In Busan, their first shore leave, Cody plans to set up a scenario that will show him to be
Libby’s hero, but he bungles it.  Slade arrives to save Libby from falling and later, as they
walk along the shore, he kisses her and everything changes.

Slade denies his attraction to the young woman without a clue about how the world works.
Libby trusts too easily, disregards common sense, and seems to flit from one interest to the
next. When Libby is left alone to explore Bangkok, their next stop, two men kidnap her
and t plan to enslave her. Slade finds her and, together, they escape. In Kathmandu, Slade takes
them to a hotel owned by an old girlfriend, QUEENIE. As they go off together, Libby borrows
a bus and lets Cody drive the group on a tour which she leads. Monkeys bouncing off the
windshield end in a bus wreck. Libby, certain she will be sent home, joins the group for one
last night out, but Slade shows up. He relaxes with the group for the first time and, when he
and Libby share a show dance, the kiss they share is anything but goodbye.  

And they haven't yet begun their trek through the Himalaya.


The Earth Moved: Ruby and the Little People

My novel, The Earth Moved text is complete! While it got its ongoing edits, I am just beginning my deep edit: check for misplaced modifiers, junk words, awkward phrases, and overused words (she thought, he felt, I knew, etc)(maybe, probably, pretty, and kind of).
"She thought she knew how he felt, but probably it was a pretty long shot, kind of like intuition." Okay, that is out of my system!
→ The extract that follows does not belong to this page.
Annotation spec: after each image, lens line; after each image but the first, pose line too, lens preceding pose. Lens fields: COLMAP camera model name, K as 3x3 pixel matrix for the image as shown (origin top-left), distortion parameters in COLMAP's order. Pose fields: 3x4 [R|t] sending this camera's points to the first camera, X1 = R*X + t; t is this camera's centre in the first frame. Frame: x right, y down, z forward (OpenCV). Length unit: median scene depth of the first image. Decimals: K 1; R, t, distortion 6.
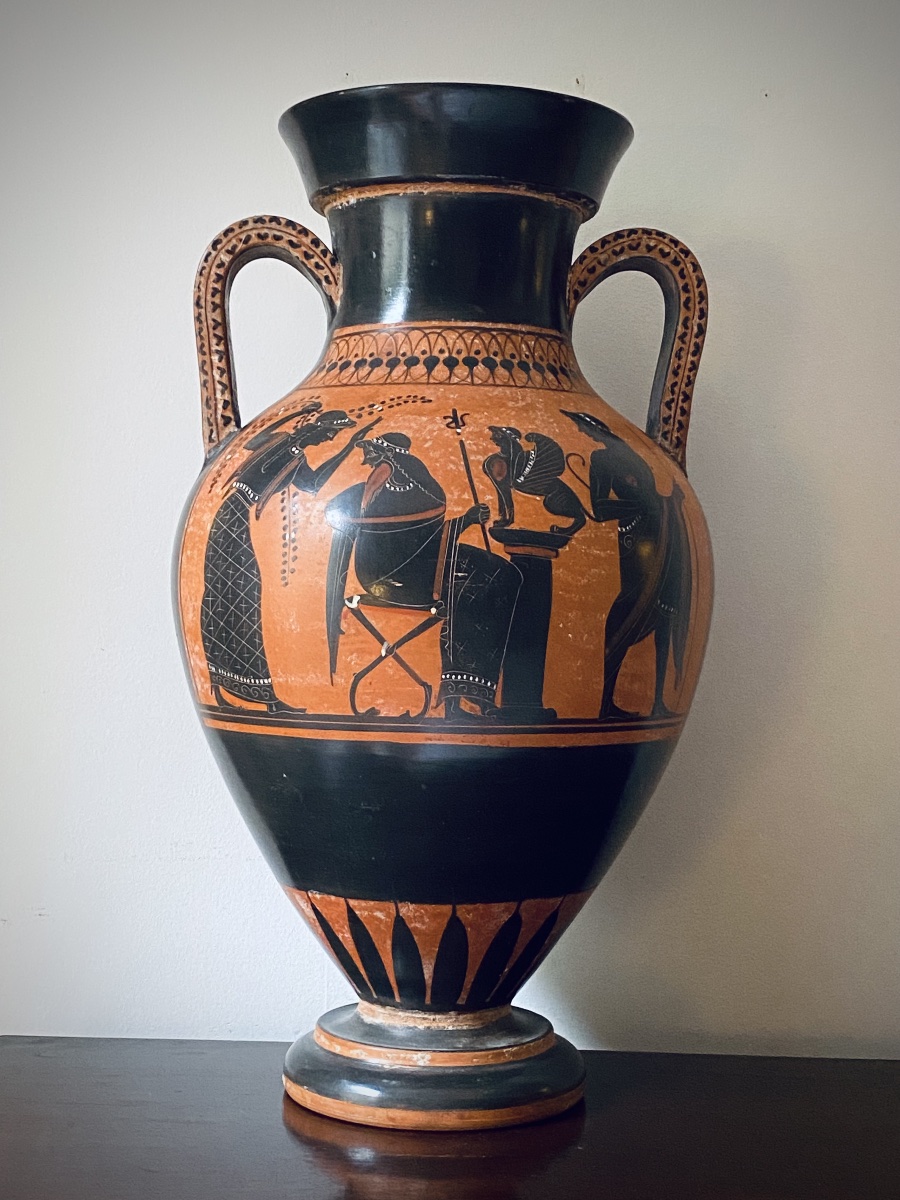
lens RADIAL K [[1761.7, 0, 450.0], [0, 1761.7, 600.0], [0, 0, 1]] dist [0.120080, -0.013599]
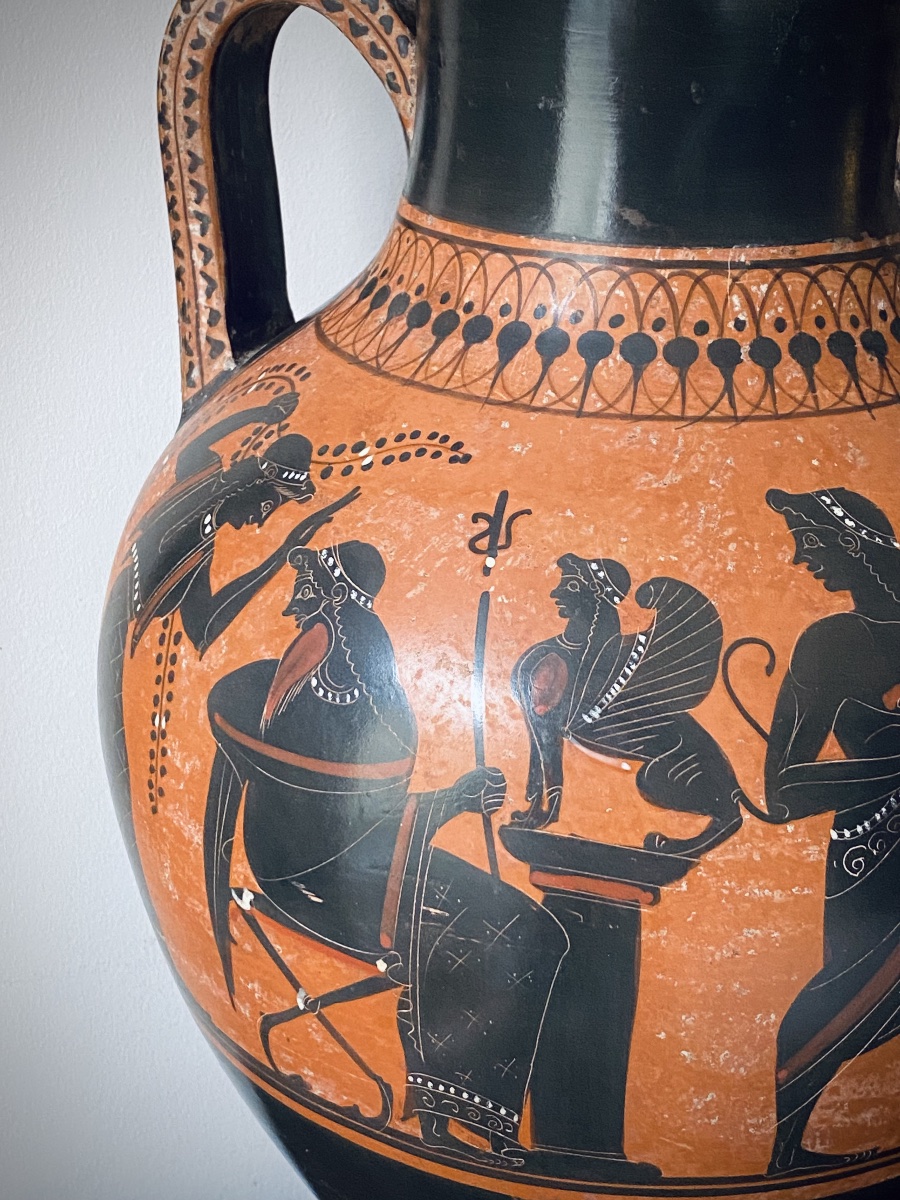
lens RADIAL K [[1796.8, 0, 451.6], [0, 1796.8, 512.7], [0, 0, 1]] dist [0.228812, -0.912692]
pose [[0.910724, 0.145483, -0.386545, 0.170318], [-0.013541, 0.945923, 0.324109, -0.255118], [0.412794, -0.289940, 0.863444, 0.603381]]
The Earth Moved concerns Ruby Stiffbeard, a Dwarf, from Irth, jumping into modern Earth, only to land in a reality dating show for little people. She learns what being a dwarf is like here in the 'land of the free.' She meets Thorn Bierman, a cameraman who is fleeing justice after committing environmental terrorism (or activism, depending on your point of view) against a fracking operation in Texas. Ruby speaks out so much against the humiliating activities the dating contestants must do to win a "tiny but handsome" bachelor that she gets kicked off the show. The victim of Thron's sabotage comes to California to get revenge. Ruby begins her own talent agency to help dwarf actors and others who are usually relegated to 'character parts' get roles normally reserved for average-sized pretty people. Thorn's house is blown up when Texas refuses to extradite him for trial and he is hospitalized. The fairies in charge of transporting agents to Earth to improve the planet they all share insist that Ruby go back with them. Can she/will she leave the man she loves or risk a reversal of all she's accomplished? Can her fledgling talent agency survive without her at the helm? And if she stays, will her sister, being raised by elves back home, go through plastic surgery on her ears to fit in?